Bright Eyes - "When the President Talks to God"
"Does God suggest an oil hike/ When the president talks to God?"

It's really clever, honest and angry. That's all you can ask for in a protest song. Each line begins with "When the president talks to God ..." Is it God that suggests he should open more prisons? Is it God that suggests to him which Muslim souls should be saved? There's a trick to writing protest music. If the art doesn't come first, then the music is not going to have any impact no matter what you're singing about. The new Muse record has a lot of politics in it.
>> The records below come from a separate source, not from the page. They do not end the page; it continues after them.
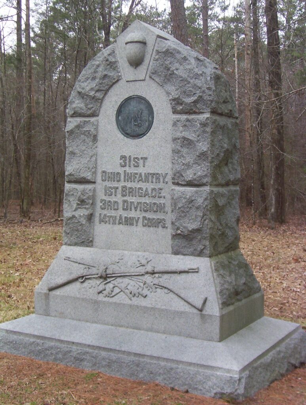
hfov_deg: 28.7
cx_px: 153
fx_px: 599
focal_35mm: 51
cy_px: 202
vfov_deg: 37.4
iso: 100
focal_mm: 7.88
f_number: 3.16
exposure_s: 1/305
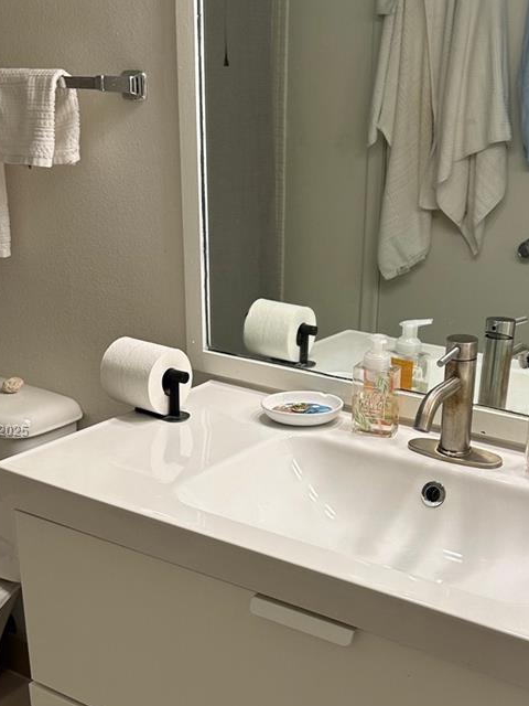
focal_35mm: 45
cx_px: 322
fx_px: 917
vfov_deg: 41.8
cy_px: 431
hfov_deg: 32.1
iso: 80
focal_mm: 6.86
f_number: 1.78
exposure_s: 1/121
I don't know if they're the subtlest political points, but the band is so great that it gets over in a way that is better than a Howard Zinn polemic.

Woody Guthrie - "This Land is Your Land"
"Some are grumblin' and some are wonderin'/ If this land's still made for you and me."

You don't know it when you're singing this in the third grade, but this is America's best protest song. It was written as an answer to Irving Berlin's "God Bless America." Guthrie thought Berlin really missed the point. So he wrote a class war anthem. He's talking to a specific part of America. There are two verses they've excised from your schoolbook. One of them says, "As I was walking that lonesome highway, I saw a sign that said No Trespassing/ On the other side it didn't say nothing/ That side was made for you and me." It's standing up for this land that is ours, saying it doesn't belong to warmongers and profiteers.